Che riscontri può avere tale scoperta in campo medico?

Comprendere come i neuroni reagiscono in seguito ad un attacco del sistema immunitario ci aiuta a capire come si scatenano le malattie infiammatorie del sistema nervoso. La comprensione delle molecole e delle cellule coinvolte può essere utile nella sperimentazione di nuove terapie farmacologiche per l’encefalite di Rasmussen ed altre malattie neuroinfiammatorie. Ad esempio esistono farmaci che impediscono l’attivazione di STAT1 o dei fagociti e potrebbero essere testati in questa patologia.


Se in Sicilia troveresti una posizione lavorativa che ti garantisse di operare nel campo degli studi fin qui compiuti, con un equo compenso economico, torneresti nella tua terra natia?

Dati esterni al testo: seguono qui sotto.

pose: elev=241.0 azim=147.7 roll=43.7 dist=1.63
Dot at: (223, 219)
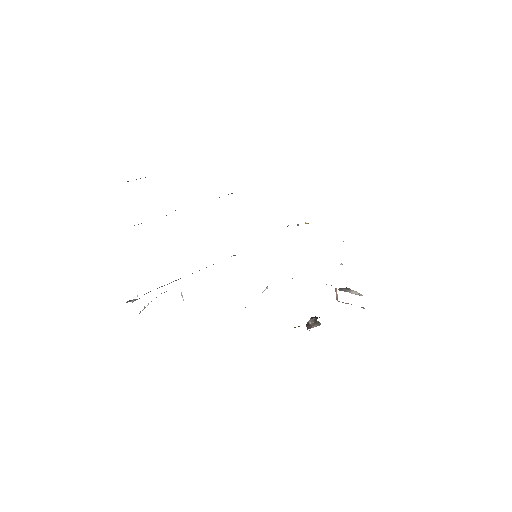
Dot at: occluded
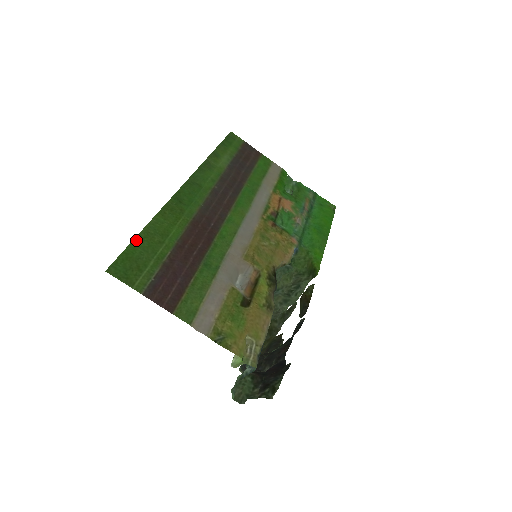
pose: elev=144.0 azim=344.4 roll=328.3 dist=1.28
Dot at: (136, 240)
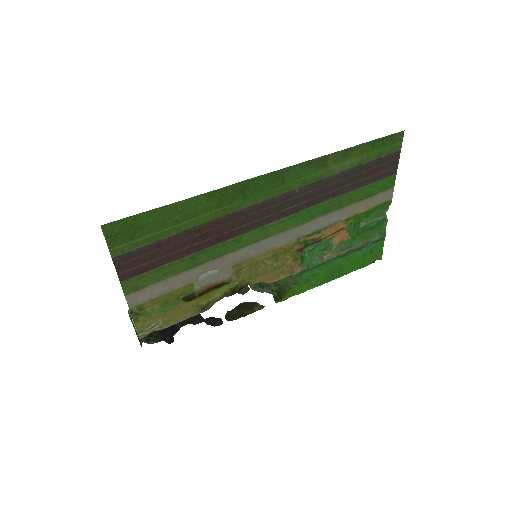
Dot at: (157, 210)
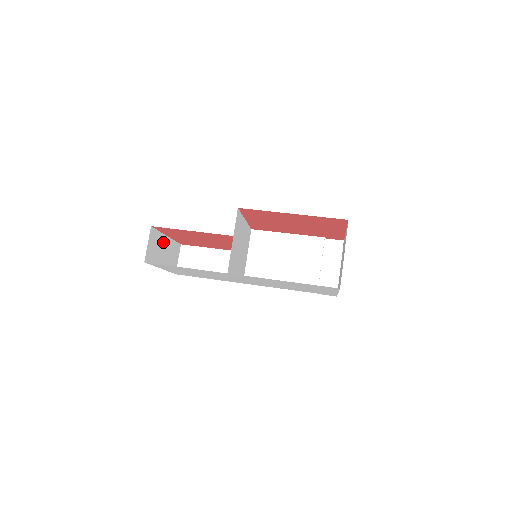
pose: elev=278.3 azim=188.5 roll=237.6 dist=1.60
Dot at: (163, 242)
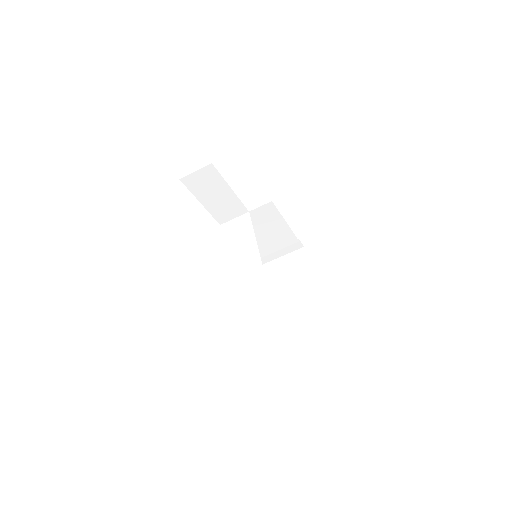
Dot at: occluded
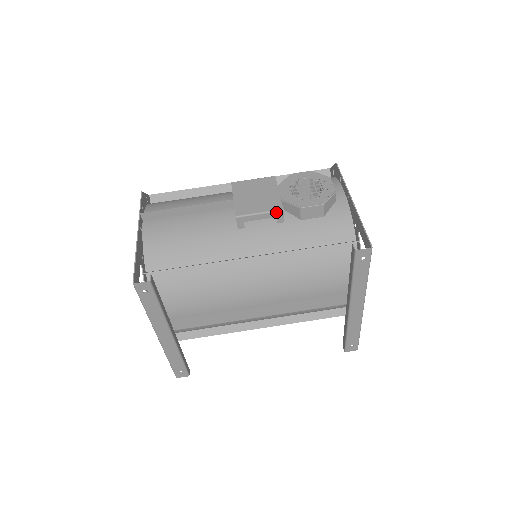
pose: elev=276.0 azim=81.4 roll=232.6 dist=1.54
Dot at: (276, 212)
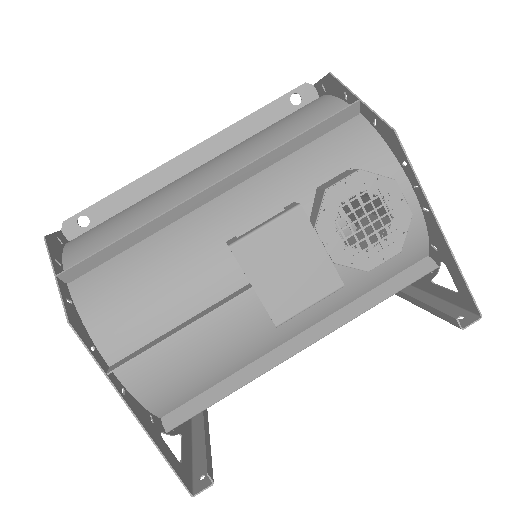
Dot at: (333, 292)
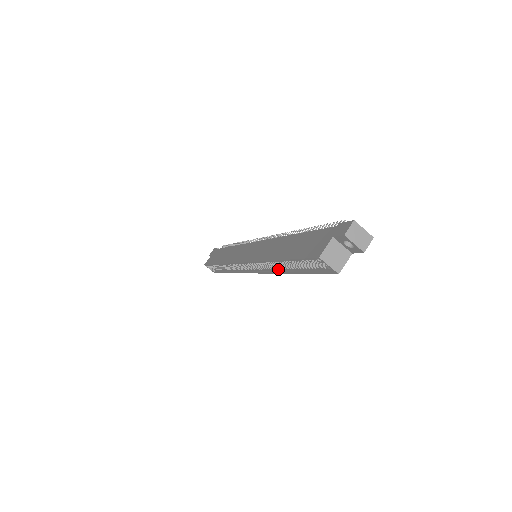
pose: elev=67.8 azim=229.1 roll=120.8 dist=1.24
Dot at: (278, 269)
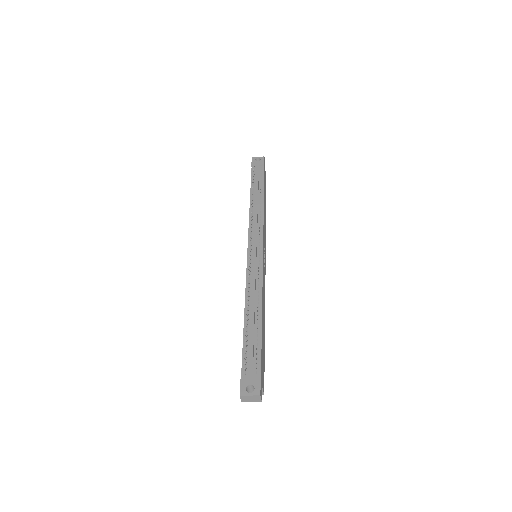
Dot at: occluded
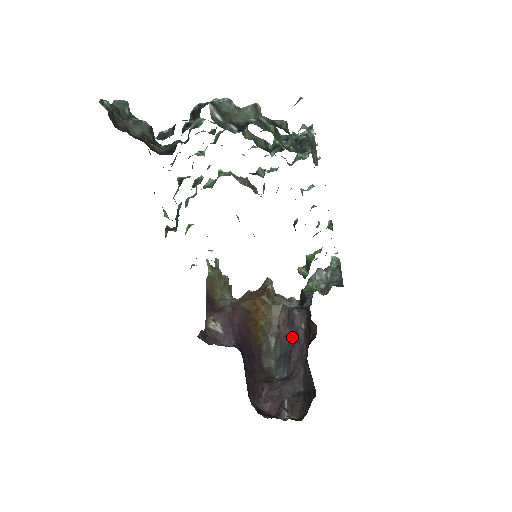
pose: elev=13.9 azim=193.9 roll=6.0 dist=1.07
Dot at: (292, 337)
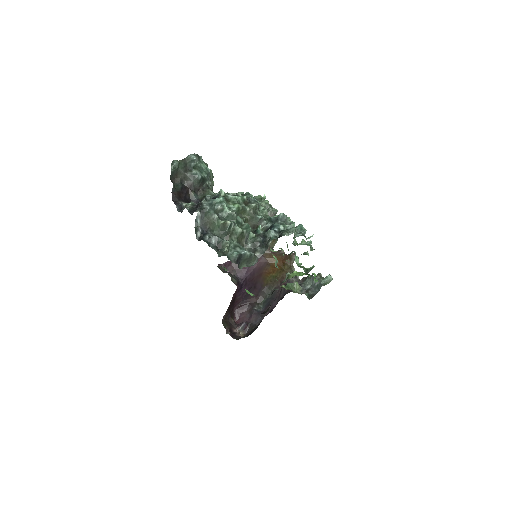
Dot at: occluded
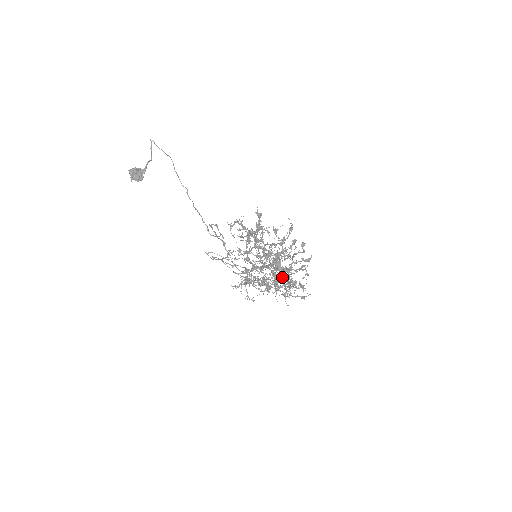
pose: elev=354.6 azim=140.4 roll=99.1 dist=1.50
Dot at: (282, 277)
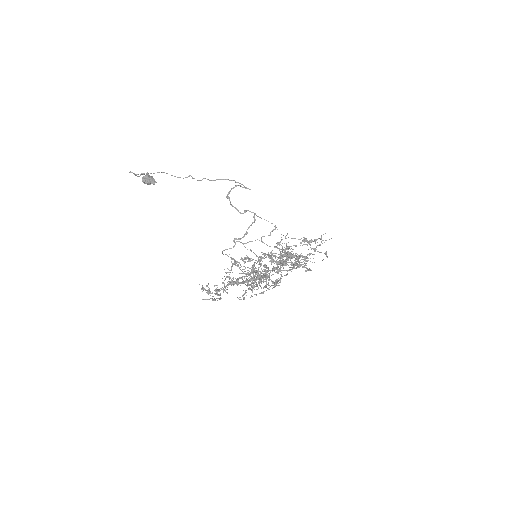
Dot at: occluded
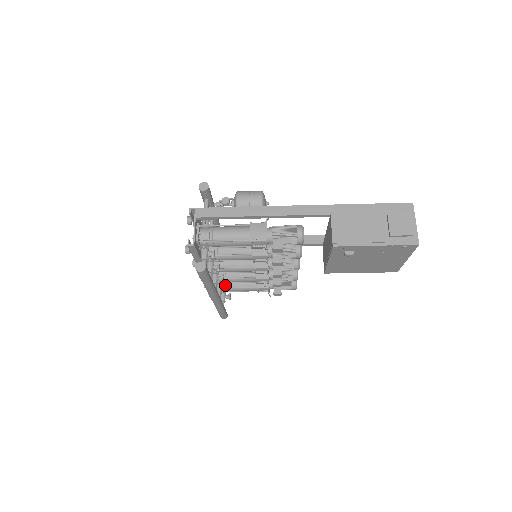
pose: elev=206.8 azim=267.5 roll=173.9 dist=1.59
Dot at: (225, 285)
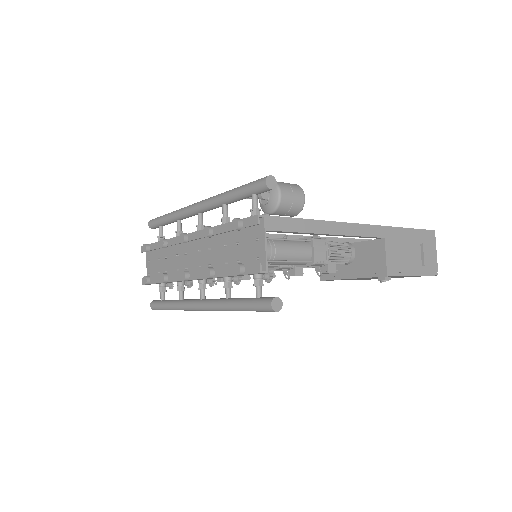
Dot at: occluded
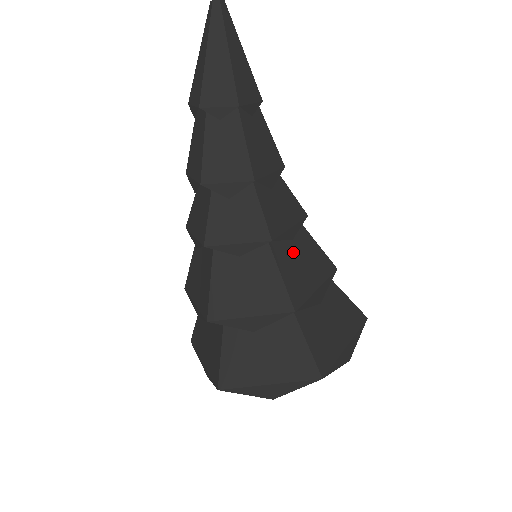
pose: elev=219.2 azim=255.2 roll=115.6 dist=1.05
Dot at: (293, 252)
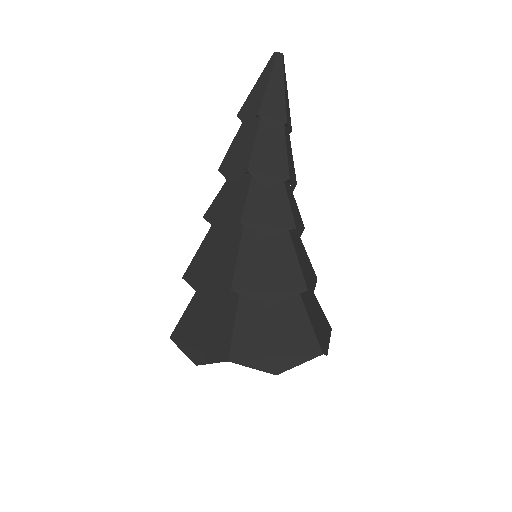
Dot at: (299, 249)
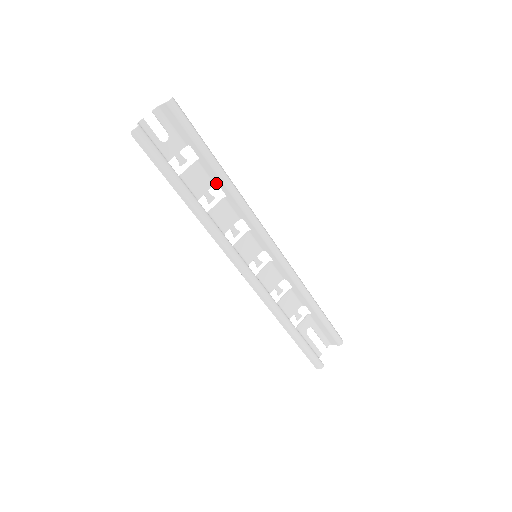
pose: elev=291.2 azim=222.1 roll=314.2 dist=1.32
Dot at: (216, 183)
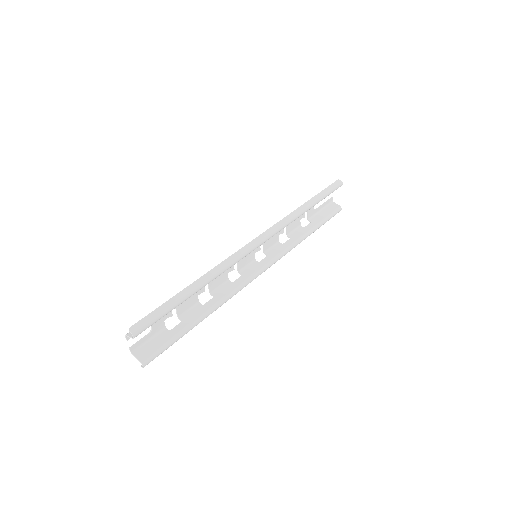
Dot at: occluded
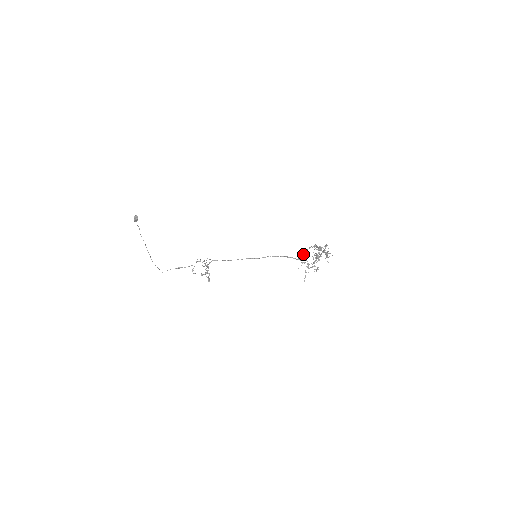
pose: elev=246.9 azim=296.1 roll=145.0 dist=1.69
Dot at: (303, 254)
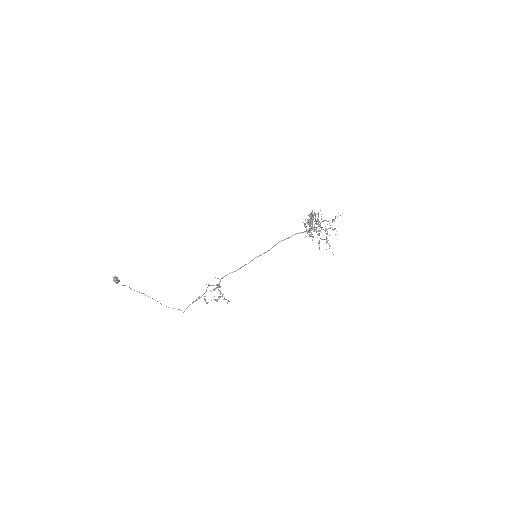
Dot at: occluded
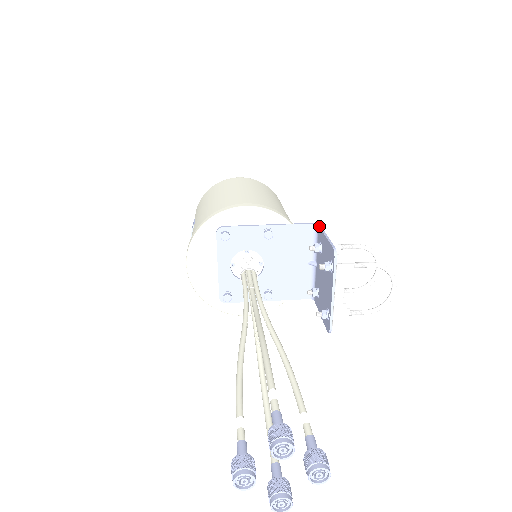
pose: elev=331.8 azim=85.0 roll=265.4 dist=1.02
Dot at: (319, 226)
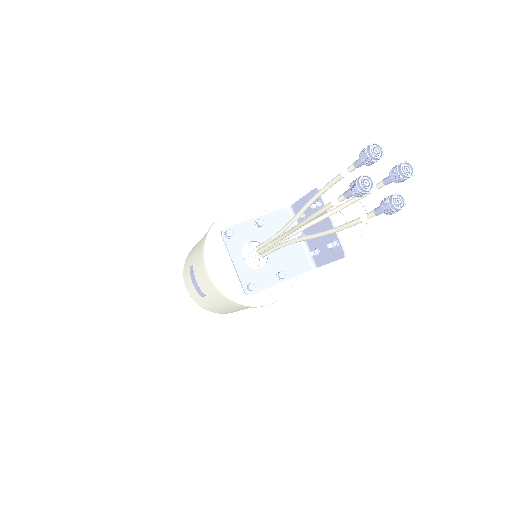
Dot at: (293, 204)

Certamente questa è forse la domanda più difficile. Il problema in questo caso non è il compenso economico. Io ritengo che il problema della Sicilia e dell’Italia in generale è un problema sociale.
In Italia ho notato che vige sempre e comunque un clima molto teso, è come se fosse in corso una continua lotta alla sopravvivenza. Tuttavia questa lotta alla sopravvivenza non è quella Darwiniana, in cui sopravvive il migliore, il più adatto.
L’Italia difficilmente valorizza il migliore, anzi tende ad appiattire tutte le differenze verso la mediocrità, in maniera tale da avvantaggiare “alcuni” secondo criteri oscuri o purtroppo noti. Questo sistema malfunzionante si ripercuote nell’inefficienza di molti servizi, nello spopolamento delle città del sud Italia, e nel sovraffollamento degli aeroporti, nell’ingiustizia sociale.
Il trattamento per questa malattia, è cominciare a valorizzare i talenti che ci sono (Belmonte per qualche strano motivo è stracolmo di talenti) e dare loro l’opportunità di servire il territorio, ma non a parole, piuttosto con fatti concreti (che tuttavia stentano ad arrivare).
Uno dei miei sogni è quello di diventare un buon medico, insegnare all’Università, e fare ricerca.
Il Signore mi ha dato molti talenti, quindi vorrei un giorno poter dire di averli messi a frutto al meglio delle mie possibilità. Non è semplice, però spero che un giorno potrò ritornare nella mia terra e di cambiarla in positivo, grazie alla mia esperienza e professionalità.

Ringrazio Giovanni per la disponibilità.